• Stored rows:
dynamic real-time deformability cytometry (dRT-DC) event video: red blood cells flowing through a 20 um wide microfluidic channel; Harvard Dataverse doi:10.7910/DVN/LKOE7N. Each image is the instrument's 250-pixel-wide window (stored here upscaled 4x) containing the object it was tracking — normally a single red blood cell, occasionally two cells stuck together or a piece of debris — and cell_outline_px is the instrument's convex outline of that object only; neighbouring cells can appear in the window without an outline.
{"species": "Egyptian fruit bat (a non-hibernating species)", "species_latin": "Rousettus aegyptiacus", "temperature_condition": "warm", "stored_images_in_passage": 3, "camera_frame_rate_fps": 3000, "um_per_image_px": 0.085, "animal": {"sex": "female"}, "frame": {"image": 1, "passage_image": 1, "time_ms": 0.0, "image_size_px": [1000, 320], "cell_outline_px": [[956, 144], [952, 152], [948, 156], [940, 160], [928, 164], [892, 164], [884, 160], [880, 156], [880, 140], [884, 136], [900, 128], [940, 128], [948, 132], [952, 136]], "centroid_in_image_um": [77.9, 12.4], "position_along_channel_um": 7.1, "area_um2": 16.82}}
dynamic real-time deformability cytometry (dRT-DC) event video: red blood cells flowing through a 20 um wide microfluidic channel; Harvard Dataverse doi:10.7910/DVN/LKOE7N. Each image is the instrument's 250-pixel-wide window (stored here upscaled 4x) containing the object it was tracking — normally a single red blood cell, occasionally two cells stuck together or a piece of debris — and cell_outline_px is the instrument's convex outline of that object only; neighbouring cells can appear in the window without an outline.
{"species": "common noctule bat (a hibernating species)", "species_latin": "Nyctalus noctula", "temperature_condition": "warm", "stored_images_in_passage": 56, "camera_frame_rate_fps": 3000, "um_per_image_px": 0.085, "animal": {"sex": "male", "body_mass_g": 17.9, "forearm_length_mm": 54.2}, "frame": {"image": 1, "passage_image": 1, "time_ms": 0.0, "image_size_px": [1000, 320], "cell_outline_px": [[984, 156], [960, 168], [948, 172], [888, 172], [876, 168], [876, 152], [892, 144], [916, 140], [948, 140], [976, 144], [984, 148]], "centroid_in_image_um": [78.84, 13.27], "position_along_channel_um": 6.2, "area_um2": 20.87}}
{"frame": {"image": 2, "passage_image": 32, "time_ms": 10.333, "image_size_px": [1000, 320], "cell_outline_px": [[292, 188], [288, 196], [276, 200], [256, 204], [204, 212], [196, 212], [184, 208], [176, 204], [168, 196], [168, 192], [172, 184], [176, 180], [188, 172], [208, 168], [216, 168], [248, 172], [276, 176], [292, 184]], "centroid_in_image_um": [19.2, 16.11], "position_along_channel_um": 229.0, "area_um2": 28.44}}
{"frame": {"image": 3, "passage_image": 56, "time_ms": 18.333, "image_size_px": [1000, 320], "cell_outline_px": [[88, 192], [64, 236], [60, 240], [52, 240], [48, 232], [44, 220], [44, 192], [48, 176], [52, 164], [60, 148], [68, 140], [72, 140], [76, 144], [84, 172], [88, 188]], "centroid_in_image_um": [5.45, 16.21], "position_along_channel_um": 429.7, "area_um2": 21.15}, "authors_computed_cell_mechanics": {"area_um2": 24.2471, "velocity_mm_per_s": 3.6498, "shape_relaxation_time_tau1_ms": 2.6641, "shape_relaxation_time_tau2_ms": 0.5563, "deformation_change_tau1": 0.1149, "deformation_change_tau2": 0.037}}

• Written instruction: Write out the entire listing exactly.

• Written answer:
dynamic real-time deformability cytometry (dRT-DC) event video: red blood cells flowing through a 20 um wide microfluidic channel; Harvard Dataverse doi:10.7910/DVN/LKOE7N. Each image is the instrument's 250-pixel-wide window (stored here upscaled 4x) containing the object it was tracking — normally a single red blood cell, occasionally two cells stuck together or a piece of debris — and cell_outline_px is the instrument's convex outline of that object only; neighbouring cells can appear in the window without an outline.
{"species": "Egyptian fruit bat (a non-hibernating species)", "species_latin": "Rousettus aegyptiacus", "temperature_condition": "warm", "stored_images_in_passage": 3, "camera_frame_rate_fps": 3000, "um_per_image_px": 0.085, "animal": {"sex": "female"}, "frame": {"image": 1, "passage_image": 1, "time_ms": 0.0, "image_size_px": [1000, 320], "cell_outline_px": [[956, 144], [952, 152], [948, 156], [940, 160], [928, 164], [892, 164], [884, 160], [880, 156], [880, 140], [884, 136], [900, 128], [940, 128], [948, 132], [952, 136]], "centroid_in_image_um": [77.9, 12.4], "position_along_channel_um": 7.1, "area_um2": 16.82}}
dynamic real-time deformability cytometry (dRT-DC) event video: red blood cells flowing through a 20 um wide microfluidic channel; Harvard Dataverse doi:10.7910/DVN/LKOE7N. Each image is the instrument's 250-pixel-wide window (stored here upscaled 4x) containing the object it was tracking — normally a single red blood cell, occasionally two cells stuck together or a piece of debris — and cell_outline_px is the instrument's convex outline of that object only; neighbouring cells can appear in the window without an outline.
{"species": "common noctule bat (a hibernating species)", "species_latin": "Nyctalus noctula", "temperature_condition": "warm", "stored_images_in_passage": 56, "camera_frame_rate_fps": 3000, "um_per_image_px": 0.085, "animal": {"sex": "male", "body_mass_g": 17.9, "forearm_length_mm": 54.2}, "frame": {"image": 1, "passage_image": 1, "time_ms": 0.0, "image_size_px": [1000, 320], "cell_outline_px": [[984, 156], [960, 168], [948, 172], [888, 172], [876, 168], [876, 152], [892, 144], [916, 140], [948, 140], [976, 144], [984, 148]], "centroid_in_image_um": [78.84, 13.27], "position_along_channel_um": 6.2, "area_um2": 20.87}}
{"frame": {"image": 2, "passage_image": 32, "time_ms": 10.333, "image_size_px": [1000, 320], "cell_outline_px": [[292, 188], [288, 196], [276, 200], [256, 204], [204, 212], [196, 212], [184, 208], [176, 204], [168, 196], [168, 192], [172, 184], [176, 180], [188, 172], [208, 168], [216, 168], [248, 172], [276, 176], [292, 184]], "centroid_in_image_um": [19.2, 16.11], "position_along_channel_um": 229.0, "area_um2": 28.44}}
{"frame": {"image": 3, "passage_image": 56, "time_ms": 18.333, "image_size_px": [1000, 320], "cell_outline_px": [[88, 192], [64, 236], [60, 240], [52, 240], [48, 232], [44, 220], [44, 192], [48, 176], [52, 164], [60, 148], [68, 140], [72, 140], [76, 144], [84, 172], [88, 188]], "centroid_in_image_um": [5.45, 16.21], "position_along_channel_um": 429.7, "area_um2": 21.15}, "authors_computed_cell_mechanics": {"area_um2": 24.2471, "velocity_mm_per_s": 3.6498, "shape_relaxation_time_tau1_ms": 2.6641, "shape_relaxation_time_tau2_ms": 0.5563, "deformation_change_tau1": 0.1149, "deformation_change_tau2": 0.037}}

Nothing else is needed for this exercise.